The fact that these operators change the value stored in an object, in addition to evaluating to a value, is referred to as a "side effect". The same is true of all of the assignment operators. In most cases where they are used, we are only interested in the side effect. But when they are used as part of a larger expression it must be kept in mind that the assignment action itself is considered a side effect. The important thing to note is that the exact time at which side-effects are applied is not tightly defined. The C language standard defines "sequence points" and states that all side effects must be applied prior to proceeding to the next sequence point.
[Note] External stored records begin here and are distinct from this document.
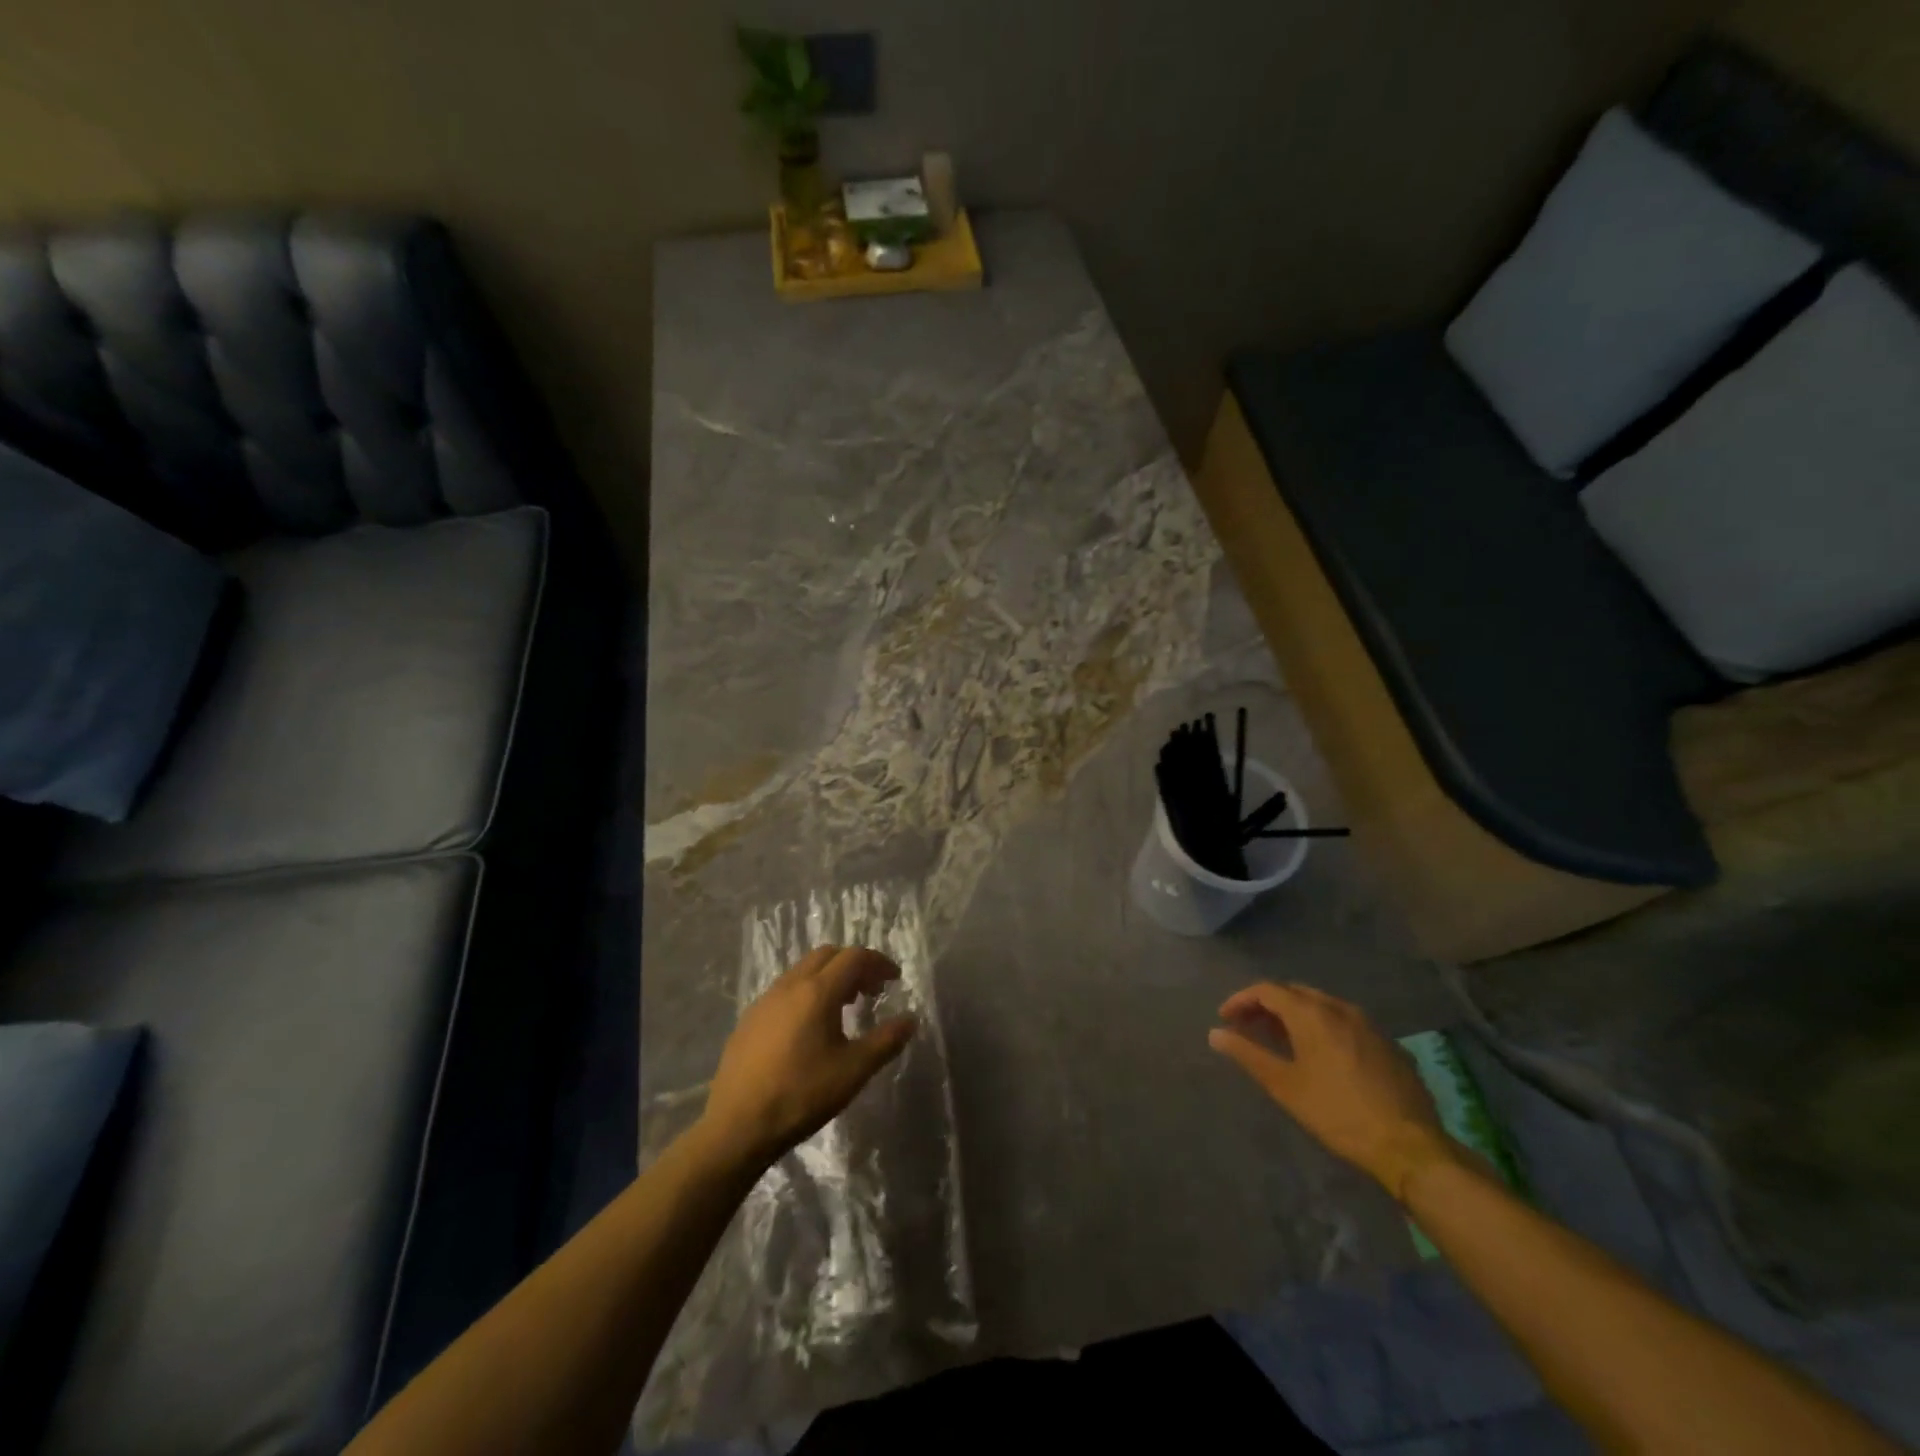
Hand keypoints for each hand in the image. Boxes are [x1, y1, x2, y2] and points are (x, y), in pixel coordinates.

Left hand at [699, 945, 917, 1169]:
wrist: (736, 1126)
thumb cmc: (801, 1095)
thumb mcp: (853, 1071)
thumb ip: (886, 1041)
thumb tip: (911, 1019)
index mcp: (817, 991)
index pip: (854, 957)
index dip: (879, 962)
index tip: (895, 979)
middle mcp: (790, 985)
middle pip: (827, 955)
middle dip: (854, 965)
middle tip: (871, 991)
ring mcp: (765, 1000)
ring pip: (804, 970)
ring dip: (829, 977)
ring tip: (844, 1007)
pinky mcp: (749, 1019)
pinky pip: (785, 990)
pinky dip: (807, 992)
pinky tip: (810, 1027)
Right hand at [1209, 982, 1451, 1198]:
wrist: (1409, 1146)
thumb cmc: (1337, 1113)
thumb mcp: (1285, 1086)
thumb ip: (1248, 1054)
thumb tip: (1215, 1034)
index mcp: (1312, 1013)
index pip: (1267, 990)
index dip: (1241, 1000)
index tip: (1225, 1019)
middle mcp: (1340, 1008)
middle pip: (1294, 993)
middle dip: (1267, 1005)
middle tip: (1248, 1027)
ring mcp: (1368, 1025)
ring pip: (1322, 1006)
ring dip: (1295, 1015)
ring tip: (1280, 1039)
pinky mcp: (1388, 1044)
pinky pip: (1346, 1023)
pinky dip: (1323, 1027)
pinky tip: (1320, 1054)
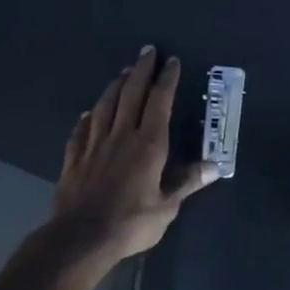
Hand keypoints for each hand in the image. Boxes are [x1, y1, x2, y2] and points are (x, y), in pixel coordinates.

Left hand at [53, 47, 217, 263]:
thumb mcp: (167, 206)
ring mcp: (94, 146)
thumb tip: (215, 165)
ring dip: (115, 87)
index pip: (159, 103)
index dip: (166, 80)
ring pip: (105, 107)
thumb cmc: (131, 222)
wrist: (80, 238)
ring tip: (122, 72)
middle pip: (131, 95)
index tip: (171, 61)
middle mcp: (121, 136)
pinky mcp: (74, 160)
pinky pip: (80, 133)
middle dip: (141, 71)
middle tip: (147, 51)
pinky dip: (86, 119)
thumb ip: (187, 182)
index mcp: (148, 144)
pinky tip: (87, 113)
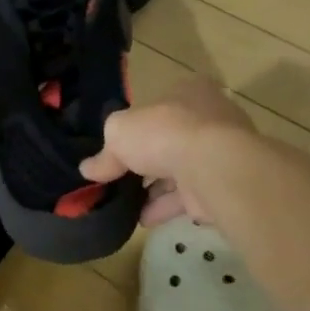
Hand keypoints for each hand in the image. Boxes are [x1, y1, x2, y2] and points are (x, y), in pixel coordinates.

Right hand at [80, 77, 257, 225]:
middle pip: (168, 139)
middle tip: (118, 178)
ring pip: (179, 170)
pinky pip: (188, 196)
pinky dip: (165, 207)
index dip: (135, 126)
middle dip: (144, 161)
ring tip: (125, 204)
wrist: (214, 167)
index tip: (115, 147)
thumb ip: (104, 153)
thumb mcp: (119, 133)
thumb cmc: (165, 133)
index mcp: (187, 91)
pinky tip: (143, 219)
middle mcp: (208, 118)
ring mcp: (219, 153)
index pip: (157, 106)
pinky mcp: (222, 185)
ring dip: (153, 188)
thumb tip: (88, 169)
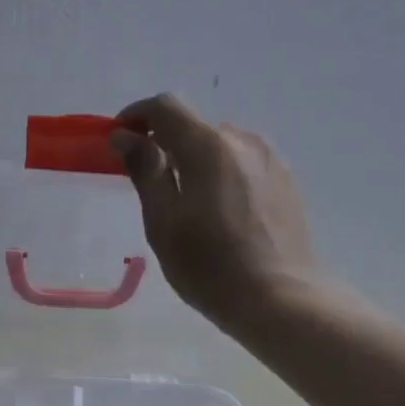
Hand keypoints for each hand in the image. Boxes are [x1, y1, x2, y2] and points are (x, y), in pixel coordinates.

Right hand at [112, 93, 320, 331]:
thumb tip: (125, 136)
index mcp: (209, 146)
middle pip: (194, 126)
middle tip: (149, 183)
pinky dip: (221, 173)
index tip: (119, 139)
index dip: (137, 115)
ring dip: (195, 160)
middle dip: (165, 143)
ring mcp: (270, 159)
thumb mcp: (163, 222)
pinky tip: (220, 213)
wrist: (281, 299)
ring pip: (220, 145)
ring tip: (187, 204)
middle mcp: (243, 140)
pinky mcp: (286, 180)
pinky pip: (242, 163)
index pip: (166, 106)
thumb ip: (145, 171)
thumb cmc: (210, 266)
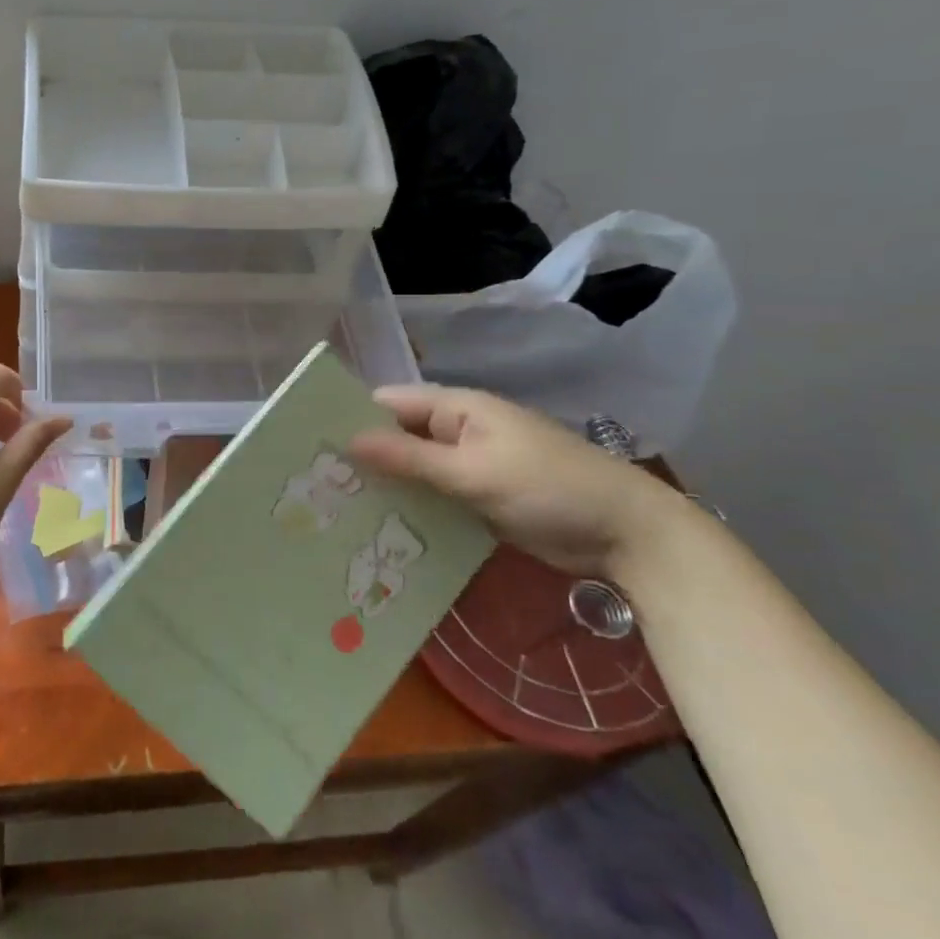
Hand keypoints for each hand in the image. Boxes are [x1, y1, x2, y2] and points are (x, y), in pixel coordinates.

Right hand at [348, 385, 684, 575]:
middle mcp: (457, 431)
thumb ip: (411, 457)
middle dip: (362, 456)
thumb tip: (349, 440)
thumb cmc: (550, 488)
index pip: (389, 403)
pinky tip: (379, 529)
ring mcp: (469, 466)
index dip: (351, 418)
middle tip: (315, 485)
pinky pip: (433, 496)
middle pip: (397, 436)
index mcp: (457, 409)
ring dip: (385, 485)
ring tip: (334, 510)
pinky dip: (410, 507)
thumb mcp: (475, 472)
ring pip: (413, 469)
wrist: (628, 535)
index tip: (310, 444)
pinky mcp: (478, 498)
But within a section of code in between sequence points the side effect can be applied immediately or delayed until just before the sequence point is reached.

The practical effect that this has for most programmers is that a very strong rule of thumb is to never perform more than one assignment operation on the same object within the same expression and never use the value stored in an object that is subject to side-effects except in the segment of the expression that is responsible for the side-effect.

For example:

k = k++;

Has two side-effects on k, one from the post-increment operator and one from the assignment operator. While the right hand expression evaluates to a well-defined value - the original value of k - the value that eventually gets stored in k is undefined because the order in which the side-effects are applied is undefined.

j = 2 * k + (k++);

The value of k when it is multiplied by 2 is undefined because the side-effect may or may not have been applied prior to evaluating that part of the expression.